Sayangnya, kesadaran warga masih rendah. Ada yang beranggapan debu hanyalah bagian dari kehidupan pedesaan, ada pula yang enggan bersuara karena khawatir mengganggu hubungan sosial dengan pemilik atau operator tambang. Situasi ini membuat potensi pelanggaran lingkungan luput dari sorotan publik.
Apa Kata Hukum?
Meskipun tidak ada pasal tunggal yang menyebut larangan absolut tambang dekat permukiman, regulasi di Indonesia jelas mengatur perlindungan masyarakat dan lingkungan. Kegiatan penambangan wajib melalui kajian Analisis Mengenai Dampak Lingkungan (AMDAL) atau UKL-UPL, konsultasi publik, dan harus sesuai Rencana Tata Ruang Wilayah (RTRW). Jika syarat ini diabaikan, izin tambang bisa digugat atau dicabut.
Beberapa payung hukum yang relevan antara lain:
-
UU No. 3 Tahun 2020 tentang Minerba: Pasal 96–100 mewajibkan perlindungan lingkungan dan keselamatan masyarakat; Pasal 134–136 mengikat tambang pada kesesuaian RTRW dan izin lingkungan.
-
UU No. 32 Tahun 2009 tentang Perlindungan dan Pengelolaan Lingkungan Hidup: Pasal 38 menjamin hak masyarakat atas lingkungan yang sehat.
-
PP No. 22 Tahun 2021: Menetapkan kegiatan tambang dekat pemukiman harus melalui proses AMDAL yang ketat.
-
Permen ESDM No. 26 Tahun 2018 dan Kepmen ESDM No. 1827 K/30/MEM/2018: Menentukan kaidah teknis pertambangan, termasuk kewajiban zona penyangga (buffer zone) dan mitigasi risiko terhadap penduduk.
-
UU No. 26 Tahun 2007 tentang Penataan Ruang: Lokasi tambang harus sesuai peruntukan tata ruang daerah.
-
Putusan MA No. 31 P/HUM/2012: Izin tambang dapat dibatalkan jika bertentangan dengan RTRW dan mengancam permukiman.

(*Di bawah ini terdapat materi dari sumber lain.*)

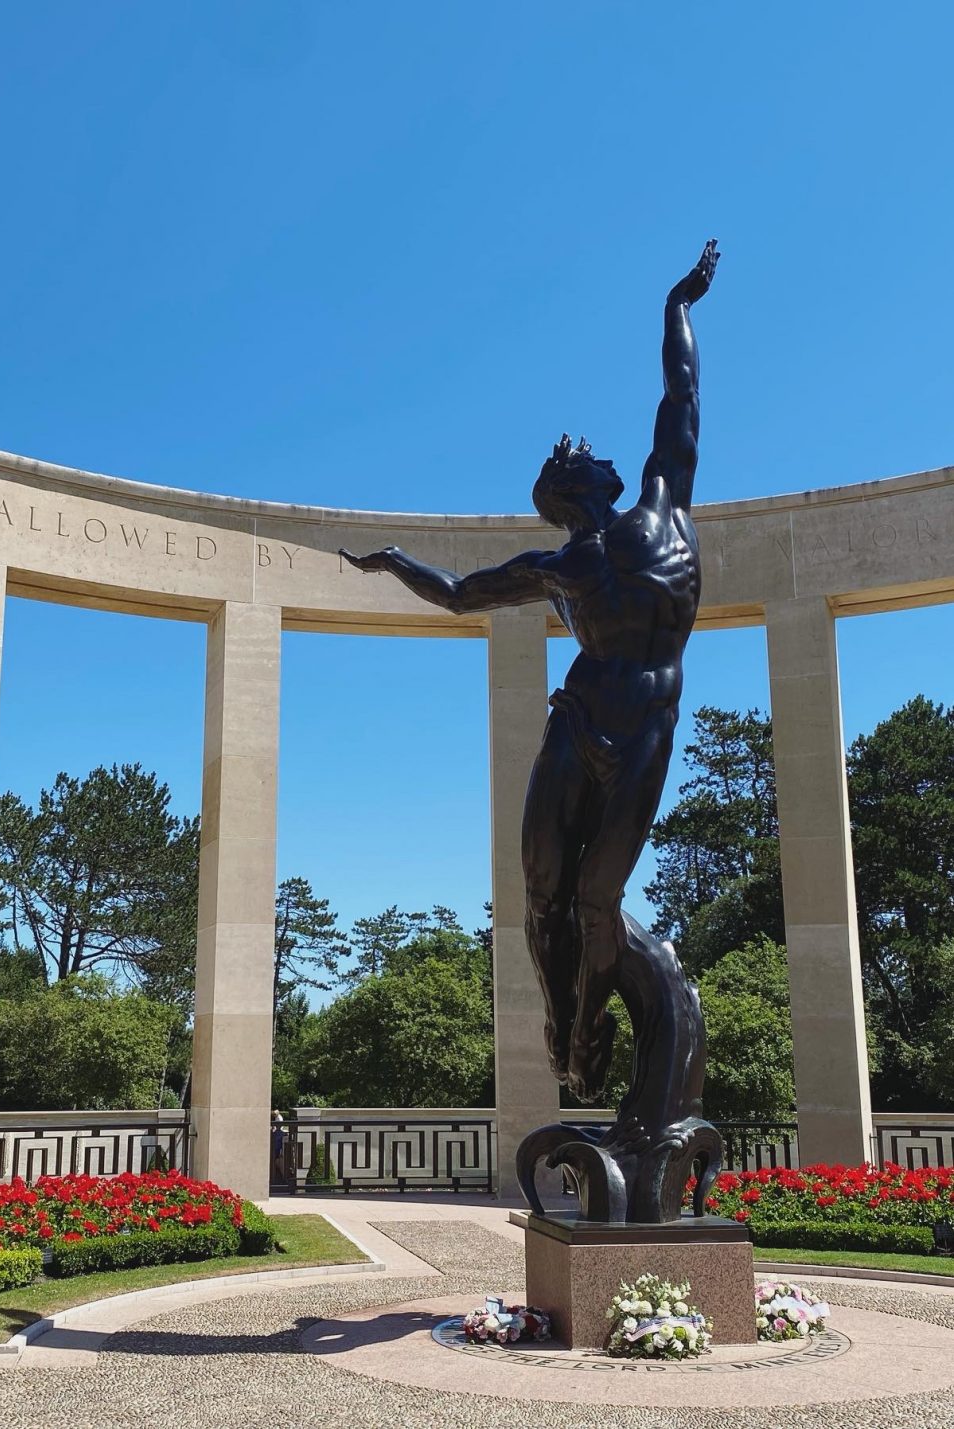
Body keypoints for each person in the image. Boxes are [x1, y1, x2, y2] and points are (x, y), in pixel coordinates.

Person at [341, 240, 720, 1102]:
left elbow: (681, 394)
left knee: (597, 900)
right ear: (568, 483)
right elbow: (459, 594)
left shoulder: (667, 500)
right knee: (540, 891)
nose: (597, 450)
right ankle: (565, 1024)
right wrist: (395, 559)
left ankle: (587, 1026)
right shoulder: (555, 566)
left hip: (645, 729)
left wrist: (677, 305)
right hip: (577, 721)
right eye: (580, 454)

Dengan kata lain, tambang tidak bisa beroperasi bebas tanpa memperhatikan dampak sosial dan lingkungan. Jika kajian jarak aman diabaikan, itu sudah masuk ranah pelanggaran serius.
Diam Bukan Berarti Aman
Keheningan warga sekitar Gunung Sunan Drajat bukanlah tanda bahwa semuanya baik-baik saja. Justru, ketidakadaan protes bisa berarti dua hal: warga tidak tahu haknya, atau ada tekanan sosial-ekonomi yang membuat mereka enggan bersuara. Padahal, hak atas lingkungan hidup yang bersih dan sehat adalah hak dasar yang dijamin undang-undang.
Jika dibiarkan, aktivitas tambang berpotensi memperburuk kualitas udara, merusak ekosistem lokal, dan meningkatkan beban kesehatan masyarakat. Pemerintah daerah dan pihak terkait seharusnya proaktif memeriksa kelengkapan izin, memastikan kajian AMDAL berjalan, dan menegakkan aturan jarak aman pertambangan dari permukiman.
Gunung Sunan Drajat mungkin tampak kokoh berdiri, tetapi debu yang menyelimutinya perlahan mengancam kehidupan di sekitarnya. Dan jika warga terus diam, ancaman ini hanya akan semakin nyata.